Two subtypes of T-helper cells were found to have differences in cytokine secretion pattern and other functions, which indicated that Th1 and Th2 cells were important regulators of immune response. Th1 cells are hypothesized to lead the attack against intracellular pathogens such as viruses, raise the classic delayed-type hypersensitivity skin response to viral and bacterial antigens, and fight cancer cells. Th2 cells are believed to emphasize protection against extracellular pathogens such as multicellular parasites. More recently, a new subset of helper T-cells, called Th17, was reported as being related to the autoimmune diseases [14]. Th1, Th2 and Th17 subsets are produced from a noncommitted population of precursor naïve T cells (Figure 1). As they attain maturity, Th1 cells also produce IFN-gamma, TNF-alpha, and IL-2. Like the Th1 cells, the emergence of Th2 cells is also dependent on their cytokine environment, such as IL-4 from an APC. In addition, for Th17 cells, IL-6 or TGF-beta is important.

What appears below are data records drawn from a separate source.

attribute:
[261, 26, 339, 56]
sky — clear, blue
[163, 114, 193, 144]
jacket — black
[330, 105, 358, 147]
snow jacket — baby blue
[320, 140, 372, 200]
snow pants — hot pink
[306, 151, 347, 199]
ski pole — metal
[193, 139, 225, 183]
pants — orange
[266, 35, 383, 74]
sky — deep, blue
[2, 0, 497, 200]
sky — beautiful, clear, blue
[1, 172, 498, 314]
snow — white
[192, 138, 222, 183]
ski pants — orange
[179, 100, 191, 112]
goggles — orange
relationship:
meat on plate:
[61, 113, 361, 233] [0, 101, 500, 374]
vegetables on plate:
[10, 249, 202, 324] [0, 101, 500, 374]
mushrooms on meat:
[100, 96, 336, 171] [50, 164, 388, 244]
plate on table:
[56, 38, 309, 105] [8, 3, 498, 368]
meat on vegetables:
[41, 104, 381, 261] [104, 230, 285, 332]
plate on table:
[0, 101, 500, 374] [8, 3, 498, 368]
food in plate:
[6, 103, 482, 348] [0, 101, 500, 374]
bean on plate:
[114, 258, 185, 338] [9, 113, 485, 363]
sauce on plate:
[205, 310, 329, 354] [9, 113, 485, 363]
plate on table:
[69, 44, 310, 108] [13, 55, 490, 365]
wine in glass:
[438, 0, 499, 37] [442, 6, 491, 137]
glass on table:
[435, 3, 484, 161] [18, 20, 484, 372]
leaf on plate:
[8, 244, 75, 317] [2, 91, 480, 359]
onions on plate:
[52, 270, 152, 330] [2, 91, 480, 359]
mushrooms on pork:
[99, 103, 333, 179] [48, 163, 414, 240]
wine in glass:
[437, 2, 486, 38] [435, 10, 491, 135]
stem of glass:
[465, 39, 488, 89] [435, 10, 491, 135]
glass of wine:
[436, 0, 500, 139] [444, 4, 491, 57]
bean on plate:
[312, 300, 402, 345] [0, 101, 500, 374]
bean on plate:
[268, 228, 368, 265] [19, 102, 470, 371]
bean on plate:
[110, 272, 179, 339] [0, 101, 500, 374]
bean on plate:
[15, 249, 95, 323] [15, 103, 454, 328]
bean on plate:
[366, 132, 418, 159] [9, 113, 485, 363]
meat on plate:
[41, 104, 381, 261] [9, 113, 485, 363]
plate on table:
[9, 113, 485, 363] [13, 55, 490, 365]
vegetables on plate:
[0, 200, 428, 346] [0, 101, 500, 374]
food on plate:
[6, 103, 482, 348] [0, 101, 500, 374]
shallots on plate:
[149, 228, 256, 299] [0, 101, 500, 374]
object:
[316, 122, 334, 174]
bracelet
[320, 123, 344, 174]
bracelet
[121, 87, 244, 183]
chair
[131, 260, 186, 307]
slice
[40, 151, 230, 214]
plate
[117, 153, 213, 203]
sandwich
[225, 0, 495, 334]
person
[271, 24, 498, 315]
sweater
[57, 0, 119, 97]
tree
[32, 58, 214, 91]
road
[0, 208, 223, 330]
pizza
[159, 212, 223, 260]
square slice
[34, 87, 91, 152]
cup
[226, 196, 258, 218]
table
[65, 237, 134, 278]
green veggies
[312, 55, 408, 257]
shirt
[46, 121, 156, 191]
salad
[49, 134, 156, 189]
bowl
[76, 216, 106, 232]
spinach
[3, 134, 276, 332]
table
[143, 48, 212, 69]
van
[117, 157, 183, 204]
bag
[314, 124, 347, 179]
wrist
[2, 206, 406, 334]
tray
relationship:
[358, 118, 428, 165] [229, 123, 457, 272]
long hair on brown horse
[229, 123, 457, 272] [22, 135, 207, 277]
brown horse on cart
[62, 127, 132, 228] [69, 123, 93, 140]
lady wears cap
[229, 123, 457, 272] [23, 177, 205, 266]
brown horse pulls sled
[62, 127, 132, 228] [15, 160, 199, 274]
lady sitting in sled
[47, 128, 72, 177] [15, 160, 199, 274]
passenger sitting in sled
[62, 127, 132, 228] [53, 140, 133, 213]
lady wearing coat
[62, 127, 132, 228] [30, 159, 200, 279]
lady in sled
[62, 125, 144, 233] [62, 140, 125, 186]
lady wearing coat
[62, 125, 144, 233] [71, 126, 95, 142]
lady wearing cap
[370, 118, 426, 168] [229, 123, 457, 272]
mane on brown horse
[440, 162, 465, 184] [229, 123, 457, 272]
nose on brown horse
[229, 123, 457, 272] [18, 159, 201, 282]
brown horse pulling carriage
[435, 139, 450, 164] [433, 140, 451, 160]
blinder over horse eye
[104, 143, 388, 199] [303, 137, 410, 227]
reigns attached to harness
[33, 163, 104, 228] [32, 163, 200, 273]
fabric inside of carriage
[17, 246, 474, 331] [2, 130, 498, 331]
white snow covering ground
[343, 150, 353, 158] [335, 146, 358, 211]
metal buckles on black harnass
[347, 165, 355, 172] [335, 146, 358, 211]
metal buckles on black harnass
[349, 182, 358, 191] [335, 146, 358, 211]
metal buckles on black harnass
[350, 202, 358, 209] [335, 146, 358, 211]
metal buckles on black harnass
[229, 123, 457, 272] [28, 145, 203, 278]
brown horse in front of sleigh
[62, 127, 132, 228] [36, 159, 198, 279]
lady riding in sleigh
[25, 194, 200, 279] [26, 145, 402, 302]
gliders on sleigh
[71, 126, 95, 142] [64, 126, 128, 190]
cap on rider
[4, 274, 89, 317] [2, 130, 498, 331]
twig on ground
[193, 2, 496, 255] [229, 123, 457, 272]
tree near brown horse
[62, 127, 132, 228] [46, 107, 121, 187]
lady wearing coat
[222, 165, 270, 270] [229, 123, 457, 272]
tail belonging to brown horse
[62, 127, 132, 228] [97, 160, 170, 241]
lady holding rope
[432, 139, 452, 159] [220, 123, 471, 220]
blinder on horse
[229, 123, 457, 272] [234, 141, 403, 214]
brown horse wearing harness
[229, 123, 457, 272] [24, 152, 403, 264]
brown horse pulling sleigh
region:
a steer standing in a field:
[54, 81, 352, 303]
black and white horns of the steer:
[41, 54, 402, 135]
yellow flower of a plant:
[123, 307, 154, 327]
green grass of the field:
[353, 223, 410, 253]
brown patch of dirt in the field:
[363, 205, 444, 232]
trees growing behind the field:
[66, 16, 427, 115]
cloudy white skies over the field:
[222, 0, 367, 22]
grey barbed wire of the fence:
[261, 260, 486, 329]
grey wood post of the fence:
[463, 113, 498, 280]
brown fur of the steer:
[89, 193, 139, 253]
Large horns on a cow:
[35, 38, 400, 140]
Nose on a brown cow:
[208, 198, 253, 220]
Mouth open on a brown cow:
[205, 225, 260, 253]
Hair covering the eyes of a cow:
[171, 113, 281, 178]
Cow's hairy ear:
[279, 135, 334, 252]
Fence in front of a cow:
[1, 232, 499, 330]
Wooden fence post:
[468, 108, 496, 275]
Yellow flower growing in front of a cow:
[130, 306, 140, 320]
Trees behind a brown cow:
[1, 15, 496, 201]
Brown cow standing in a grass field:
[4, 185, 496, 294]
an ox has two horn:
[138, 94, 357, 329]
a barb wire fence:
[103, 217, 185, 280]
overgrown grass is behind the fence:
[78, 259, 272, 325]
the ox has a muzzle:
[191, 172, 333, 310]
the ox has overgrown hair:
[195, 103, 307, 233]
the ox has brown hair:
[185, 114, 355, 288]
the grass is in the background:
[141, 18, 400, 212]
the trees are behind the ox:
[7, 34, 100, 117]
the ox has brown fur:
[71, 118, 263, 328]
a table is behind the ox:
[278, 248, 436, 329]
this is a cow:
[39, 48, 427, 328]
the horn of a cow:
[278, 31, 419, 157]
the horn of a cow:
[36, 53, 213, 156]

The development of an immune microenvironment for tumor tolerance is achieved through a variety of immune-suppressive mechanisms, and subsequently subverts the immune system away from tumor recognition and rejection [15,16]. During the process of immune suppression, malignant tumor progression can be associated with a general shift in Th1/Th2 immune response; Th1 cytokines are typically lower, while the Th2 marker can be higher or unchanged. Th2 reaction has a variety of suppressive effects for Th1 cytokine production and suppresses killer cells activity. In contrast, IL-12 is another cytokine that can be up-regulated by Th1 activity and subsequently, the Th1/Th2 ratio was found to be important in cervical cancer patients [17]. The macrophages associated with developing solid tumors have a phenotype that is also driven primarily by Th2 cytokines and supports a pro-tumor microenvironment [18].